Richard: “X-ray researchers used to think of us in a derogatory way, and vice versa. However, they’ve now all switched to electron microscopy. Five years ago, only 1/100th of all known protein structures were being detected via electron microscopy. By joining forces, that ratio has now been reduced to 1/10th.”
How important are collaborations like this within the scientific community?
Richard: “They’re becoming ever more important. Take, for example, the history of scientific articles. For years, they would have one or two authors, max. Contributions from 20 authors aren’t exceptional today. The reason for this is that science has become more technically demanding. In structural biology, we need researchers with expertise in molecular biology, genetic manipulation, protein purification, sample preparation, electron microscopy and computing.
“So, it should come as no surprise that the most successful institutions are those in which people are encouraged to have a chat. That could be in the restaurant or canteen, during lunch or over tea time. By analyzing and reflecting on a topic in group setting, researchers may discover that a certain experiment isn’t worth their time. Chance meetings can really work wonders.”
There’s still plenty of competition in the scientific world. How does this affect possible collaborations?
Richard: “Sometimes it affects collaborations in a negative way, but competition can be a good thing, too. It makes people work harder. Patents were even invented to encourage scientists and investors to put all their energy and money into research – without worrying about someone observing from a distance and waiting to steal their ideas.”

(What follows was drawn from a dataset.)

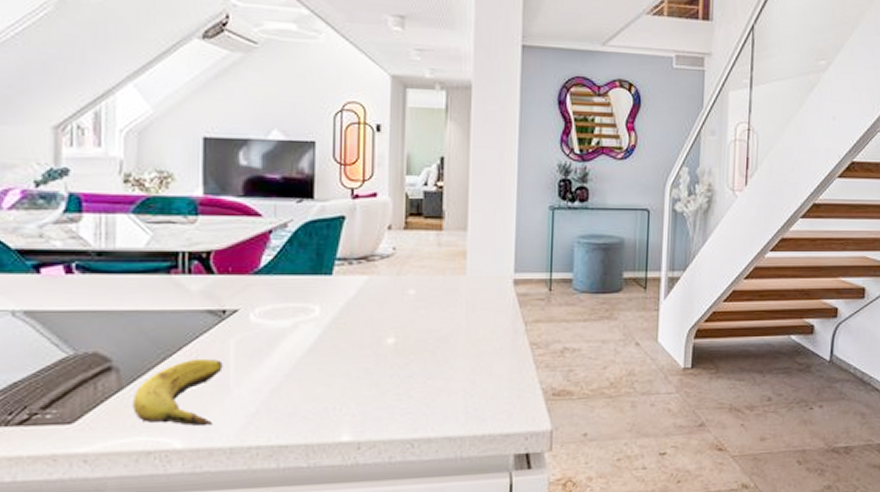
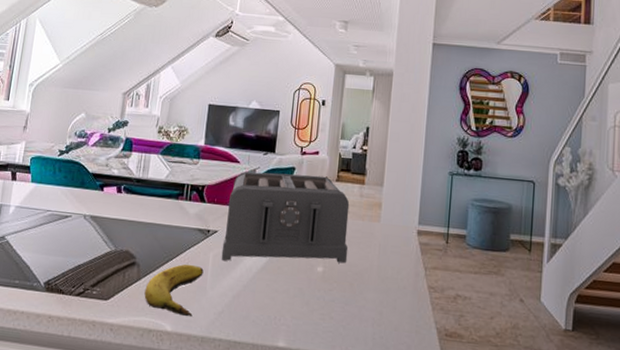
toaster: none [247,224,425,347] -> present [221,171,350,264]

Installing the cryo-electron microscope required an investment of 4 million euros. Will the device remain as expensive and exclusive as it is today?
Richard: “We desperately want to ‘democratize’ the microscope in the future. This means we’ll try to render it as simple and accessible as possible. It might develop in the same way as DNA sequencing, which emerged in 1965 and was really unique back then. Today, we can simply send DNA via mail and receive the results the next day. I hope the same will happen to protein structures in the future.”
So, is improving cryo-EM next on your scientific bucket list?
Richard: “Yes, definitely. We knew cryo-EM was going to be good, but there’s still a lot of work to be done in the field. Once the entire cryo-EM field is explored, I might – considering my background in physics – deepen my knowledge and understanding of gravitational waves. So, I won’t be resting on my laurels!